The tax benefits of the Roth IRA are so extraordinary that many Americans who don't qualify because they make too much money engage in a technique called a "backdoor Roth IRA" that involves funding a Traditional IRA, then converting it to a Roth IRA.
Where Can I Open a Roth IRA or Traditional IRA?
As previously mentioned, a Roth IRA and a Traditional IRA are both types of accounts, not investments, so you can open either with many different types of financial institutions. If you go to a bank or credit union, they might offer either IRA but only allow you to put certificates of deposit into them. If you own either type of IRA with a discount brokerage firm such as Charles Schwab or Scottrade, you can put almost anything that is publicly tradable into it, including exchange traded index funds such as SPDRS or blue chip stocks.

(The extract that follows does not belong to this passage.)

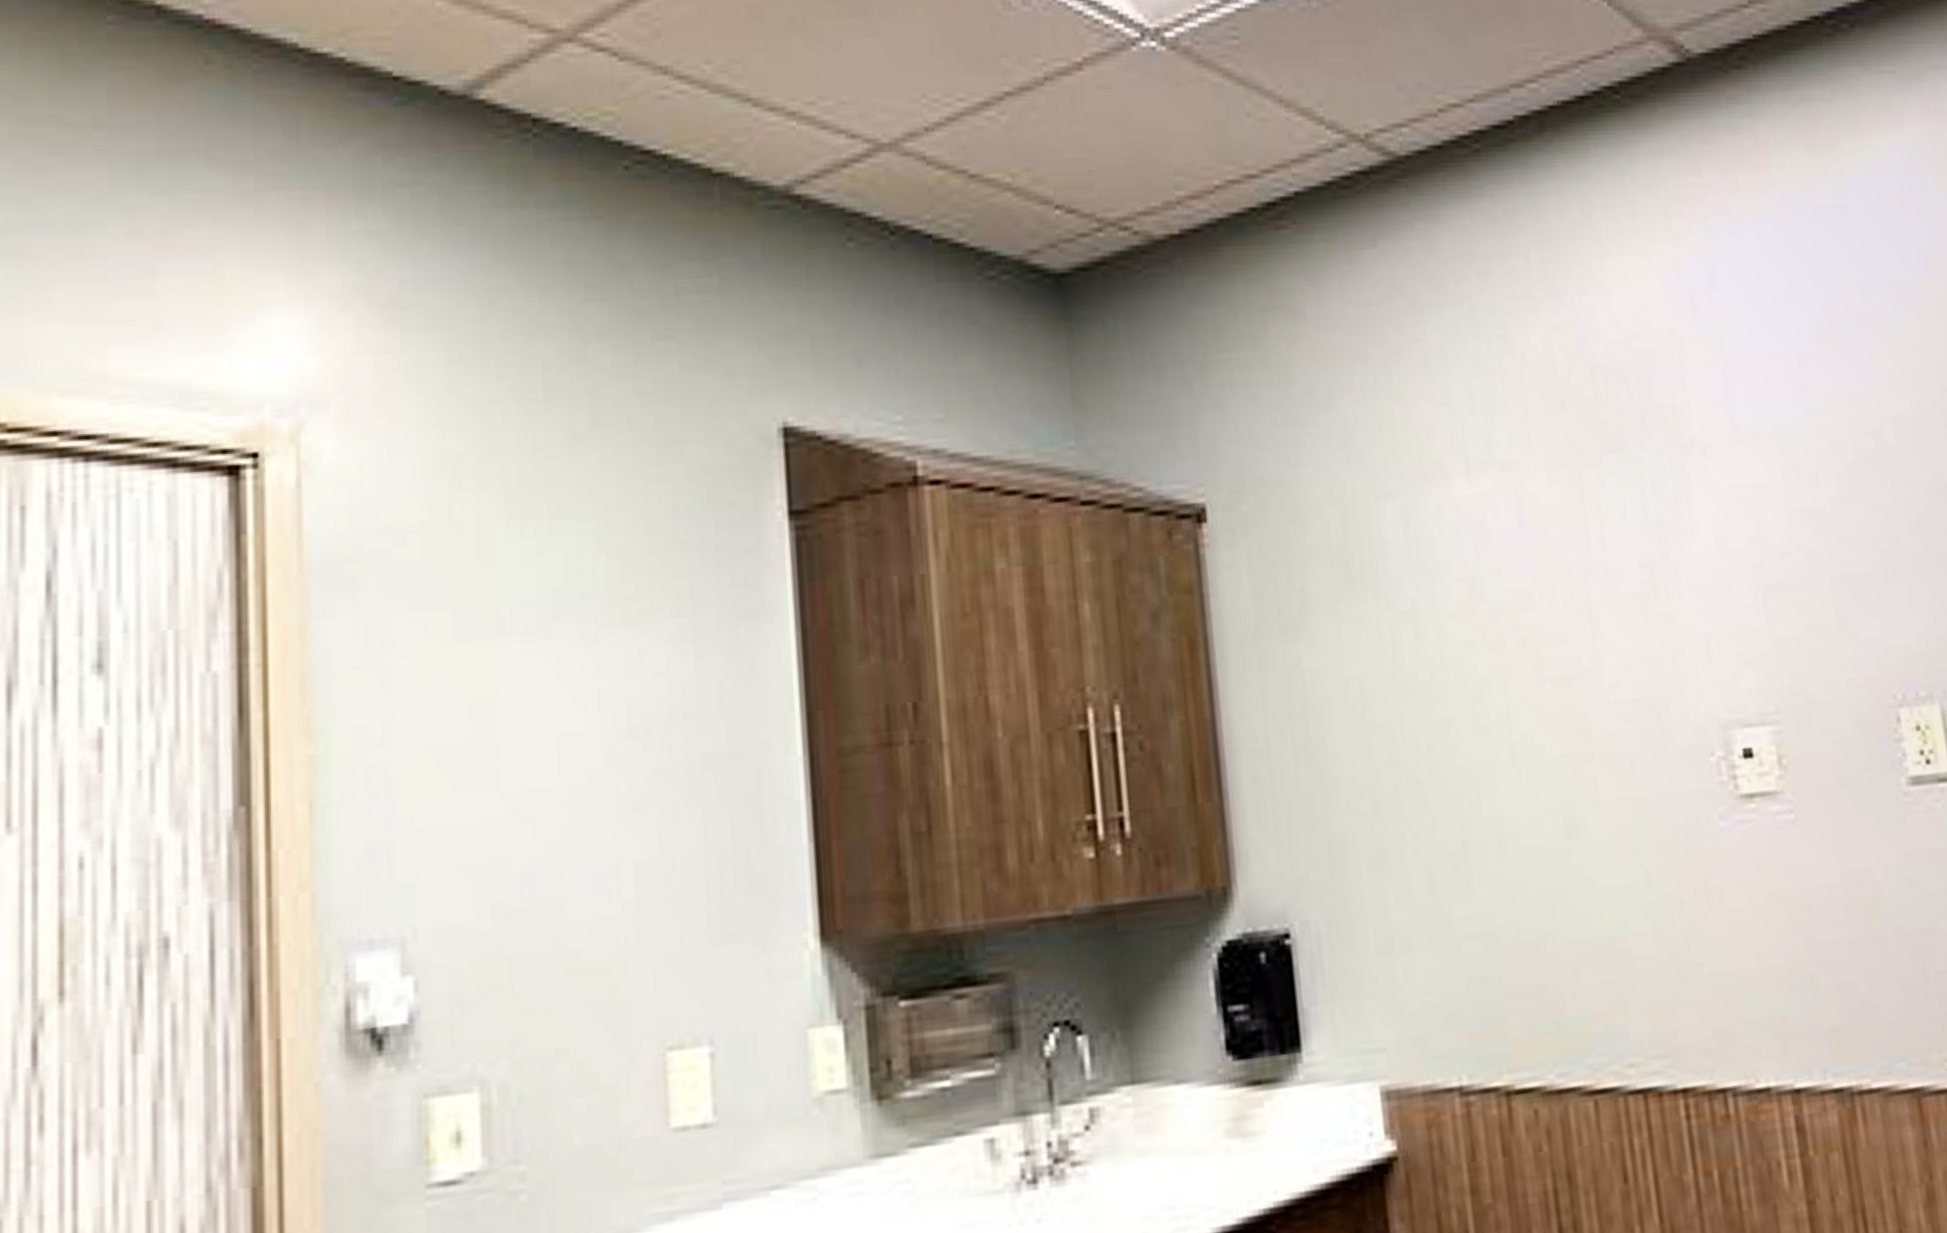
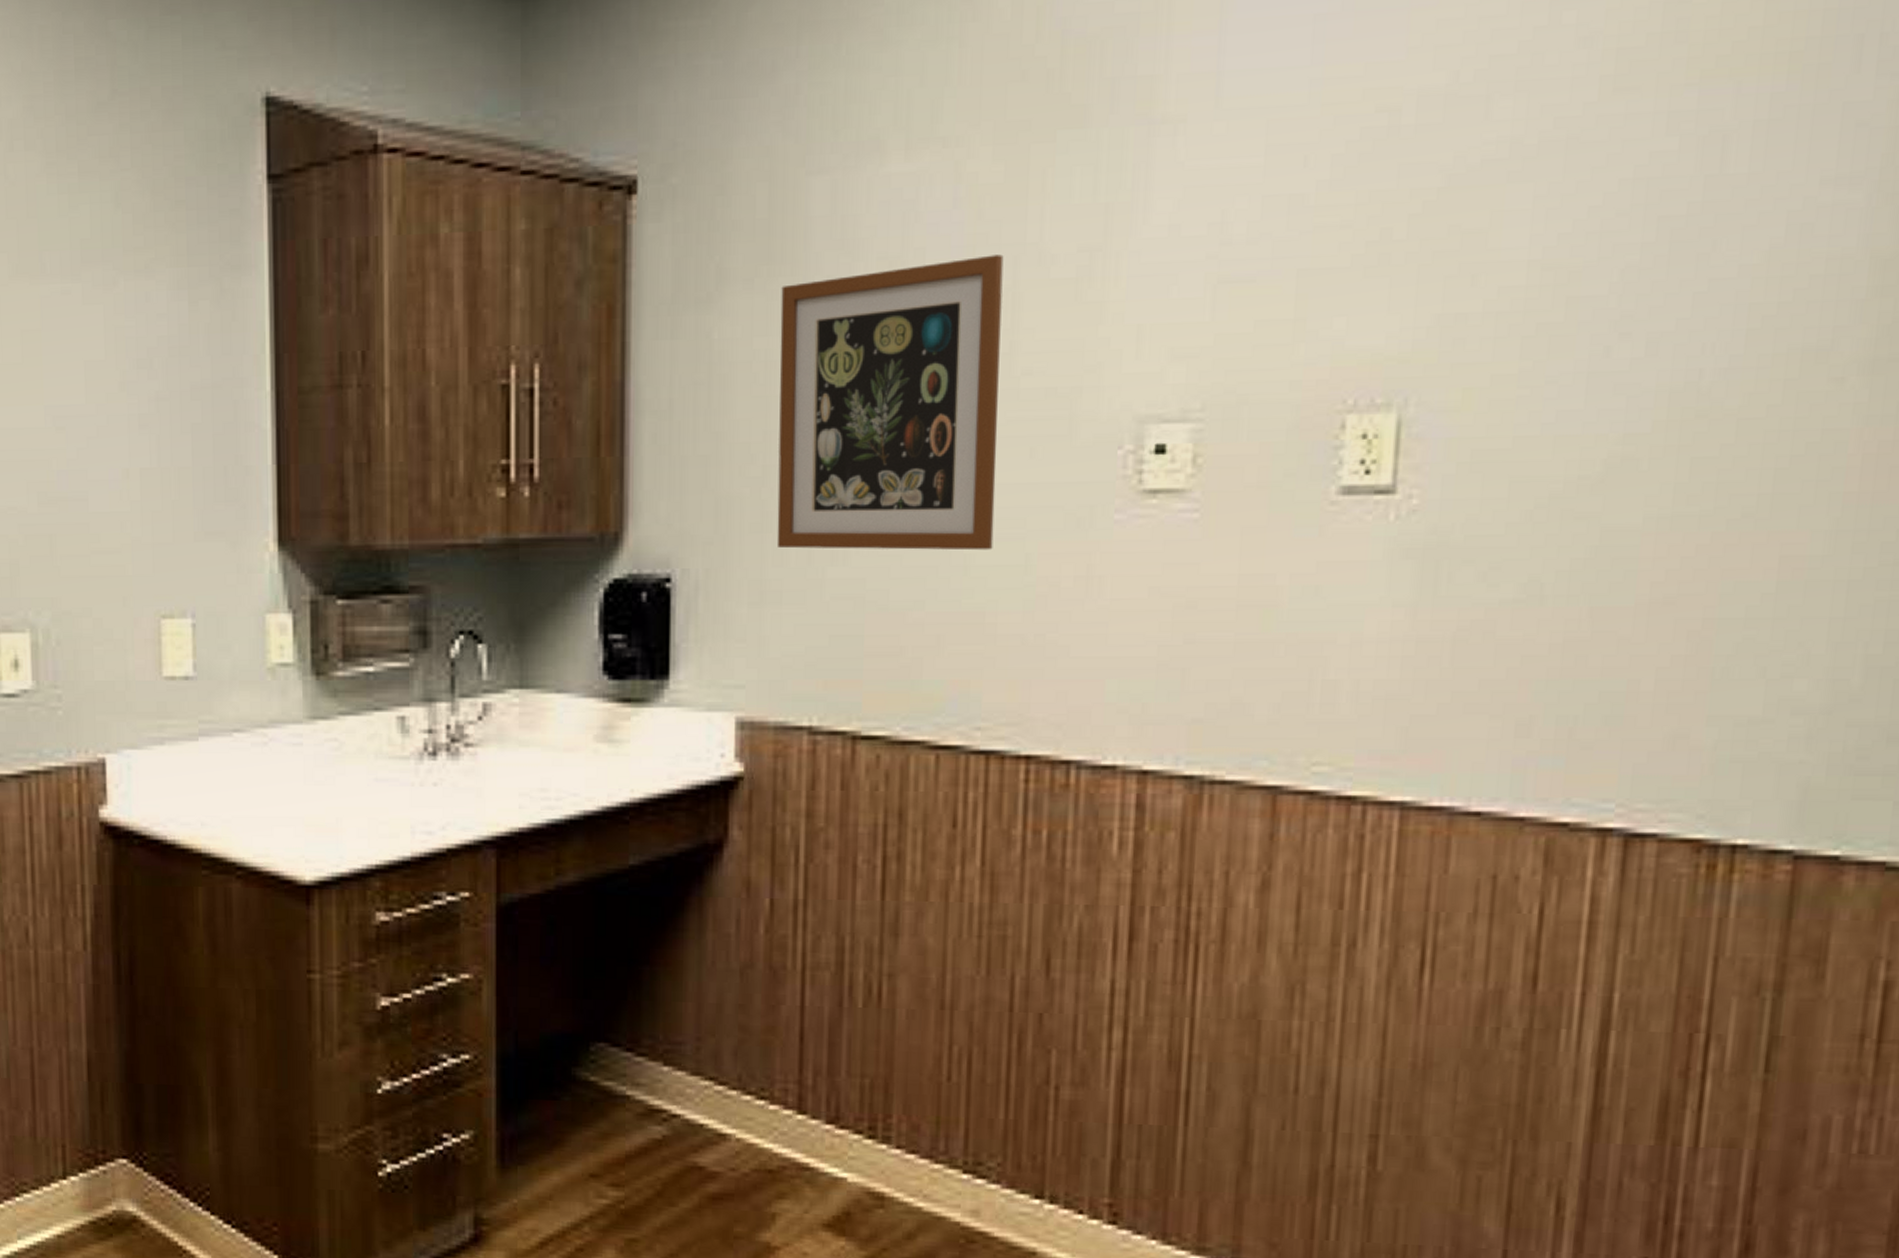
wall art: none [1366,572,1613,887] -> present [776,254,1004,551]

Some investors who exclusively use mutual funds for their retirement needs prefer to open a Traditional IRA or Roth IRA directly with a mutual fund family such as Fidelity or Vanguard.

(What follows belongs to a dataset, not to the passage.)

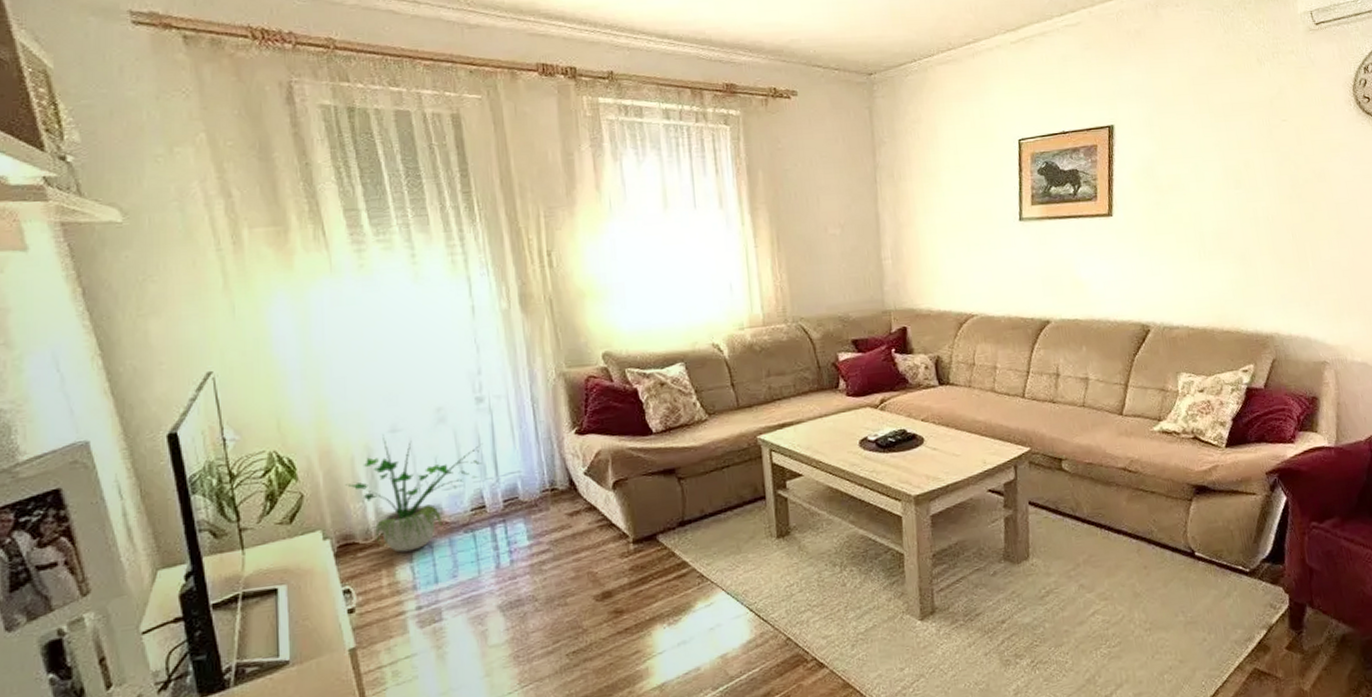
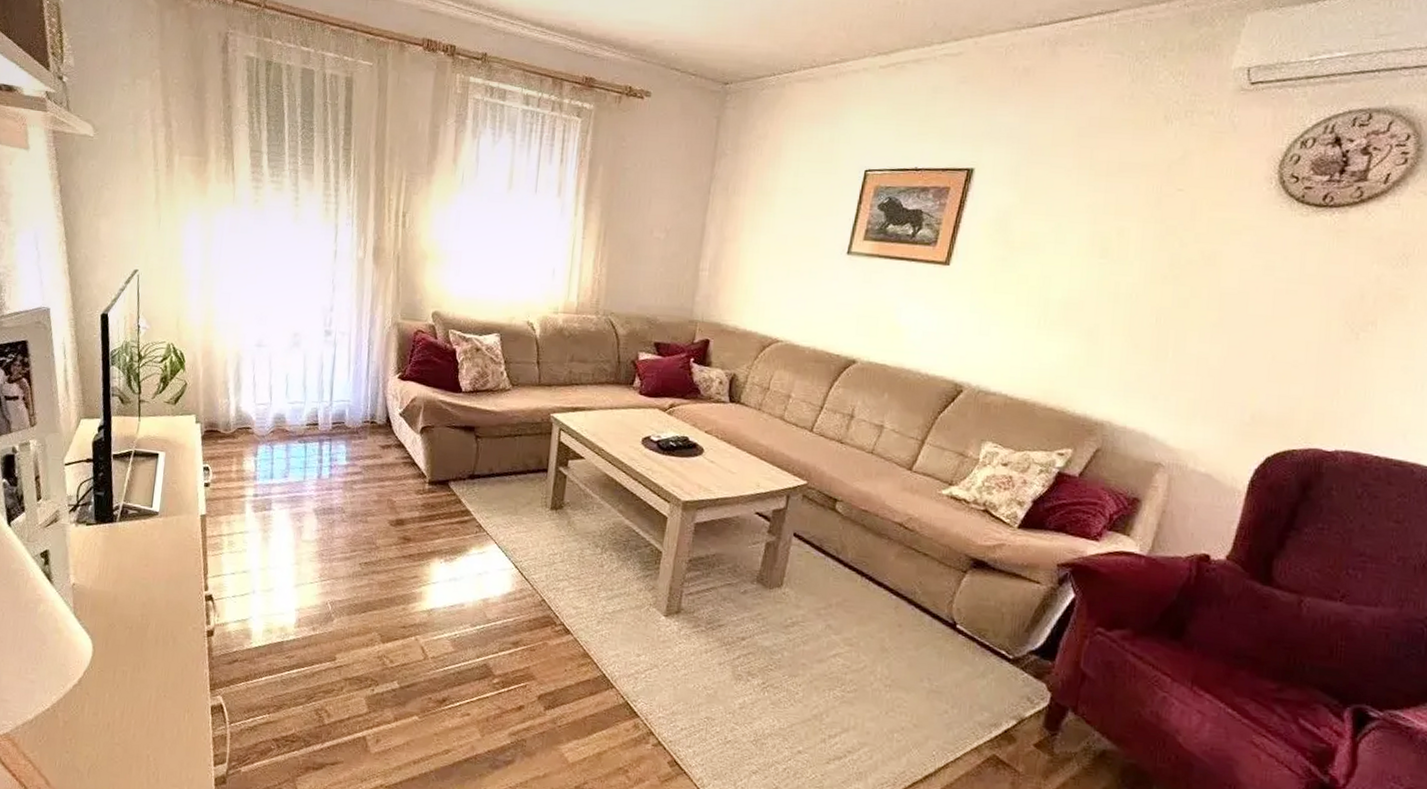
potted plant: present [345,435,481,553] -> none [218,347,321,448]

How Much Money Do I Need To Open a Roth IRA or Traditional IRA?
The minimum opening balance for either type of IRA is determined by the financial institution with which you are opening the account. Some require $1,000 to $3,000. A few will allow you to kick in as little as $100 on the condition that you save at least so-much per month for a given period of time to demonstrate you are serious about building wealth.
Can I Have Both a Traditional IRA and a Roth IRA?
Absolutely. Millions of Americans do. You can even add funds to both in the same year provided your total, combined contribution doesn't exceed the contribution limits in effect for the year. For example, in a year where a person who is 37 years old can only contribute a total of $5,500, that person could put $2,000 in a Traditional IRA and $3,500 in a Roth IRA because, combined, they are still at, or under, the $5,500 limit. If you exceed the contribution limits and don't rectify it within a certain window of time, the government will assess confiscatory taxes that will ultimately wipe out the surplus balance.
Can I Have a Roth IRA and/or Traditional IRA Plus a Retirement Account at Work?
Yes. In addition to funding a Roth IRA or Traditional IRA each year, you can also fund a Traditional 401(k), a Roth 401(k), a Solo 401(k), a 403(b), SEP-IRA, SIMPLE IRA, or other qualified plan. These often have other advantages of their own, including unlimited bankruptcy protection on top of the bankruptcy protection offered on the IRAs discussed in this article.